JEDDAH (Reuters) - Behind a high wall in a palace guarded by soldiers, Tunisia’s former President Zine al-Abidine Ben Ali and his family have found a home in Saudi Arabia after being swept from power in Tunis.
Following weeks of violent protest, Ben Ali, president for more than 23 years, fled to the Red Sea port city of Jeddah on Friday, arriving late at night after France turned him away.
The Saudi government welcomed Ben Ali and his family but did not say how long they would stay in the Gulf Arab kingdom.
The U.S. ally only said it had based its decision on “exceptional circumstances” in Tunisia and hoped the country would overcome its difficulties. Tens of people have been killed in a surge of protests over police repression and poverty.
Soldiers at one of the palace’s seven gates to grounds adorned by palm trees and greenery ensure that that Ben Ali and his family are not disturbed by reporters or unwanted visitors.
“He came here last night with his family. They are here now but we are under strict orders not to allow anyone to see him,” said one captain standing guard at a side gate to the palace.
Built in one of the coastal city’s most prestigious districts for the late King Faisal, the palace now hosts visiting heads of state.
NOT FIRST EX-RULER IN JEDDAH
The kingdom has a history of receiving deposed rulers and out-of-favor politicians such as former Uganda dictator Idi Amin who spent his final years in Jeddah.
Saudi Arabia is an absolute monarchy applying an austere version of Sunni Islam called Wahhabism but life in Jeddah is much more relaxed than in the rest of the country.

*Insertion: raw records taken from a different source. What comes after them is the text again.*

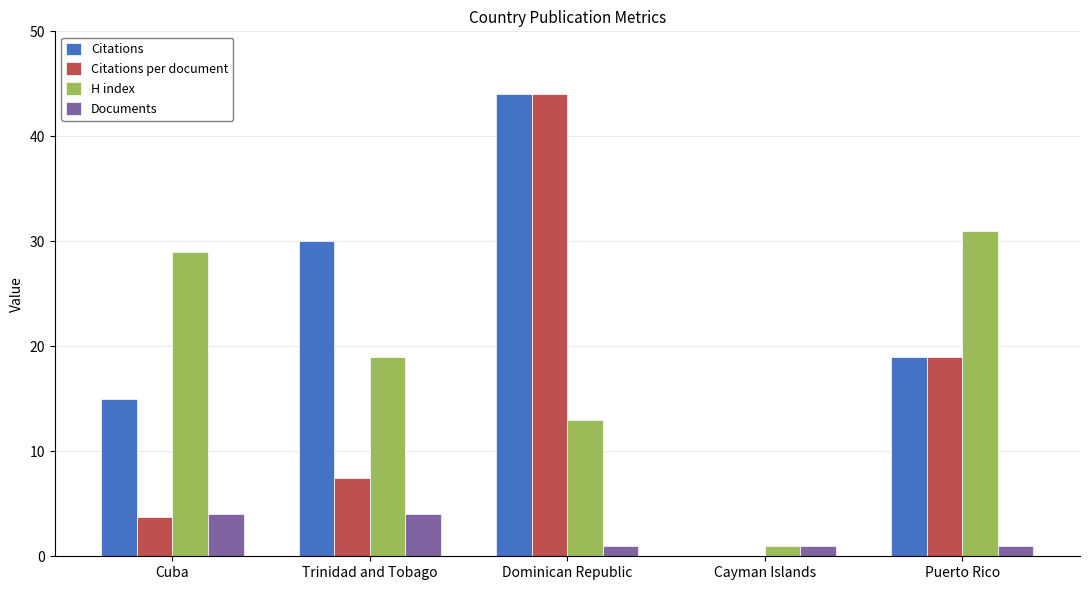

How many data points in Citations per document are above 7?

3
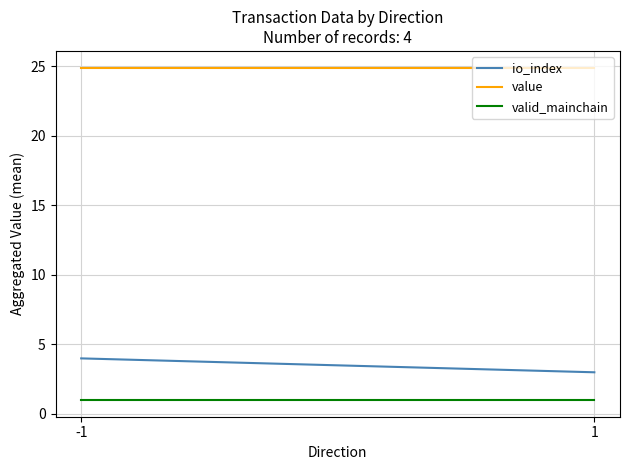

True or false: io_index has a value of 1.7 at -1.

False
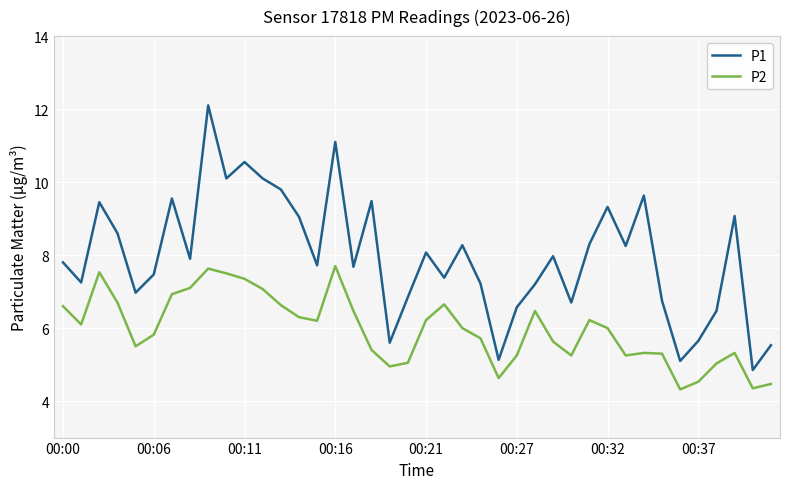

Which series has the widest spread of values?

P1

Men and women from different families can mix in Jeddah, known for its Red Sea promenade and beaches, without hassle from religious police, a sharp contrast to the capital Riyadh.
Amin lived in a villa on a government stipend, with four wives and many children. Despite appeals by his hosts to keep a low profile locals often spotted him in shopping malls and upmarket gyms. He died in 2003.
Former Pakistani Prime Minister Nawaz Sharif also lived from 2000 to 2007 in Jeddah after being overthrown in 1999.
Saudi political analyst Turad Al-Amri said the kingdom had welcomed Ben Ali to help stabilize Tunisia.
“He will end up somewhere but as Saudi Arabia is a neutral country, does not have sensitive issues with Tunisia and is not a neighbor like Algeria they are helping the Tunisian people decide the next move,” Amri said.
But some residents of Jeddah fear that welcoming a deposed Arab leader will damage the kingdom’s reputation.
“I think it is a bad move. These kind of things are taken as representing the ideology of the ruling class. It encourages dictators and sends the message that if they do something bad they can find a way out of the mess they created,” said a Saudi woman in her early 20s.
Riyadh-based government critic Mohammed al-Qahtani agreed.
“It shows the extent of close cooperation between Arab regimes,” said Qahtani. “It gives the wrong message that Saudi Arabia gives refuge to such a dictator.”
The violence and rapid turn of events in Tunisia sent shockwaves across the Arab world, where authoritarian rulers are deeply entrenched, but face pressures from growing young populations, economic hardship and the appeal of militant Islam.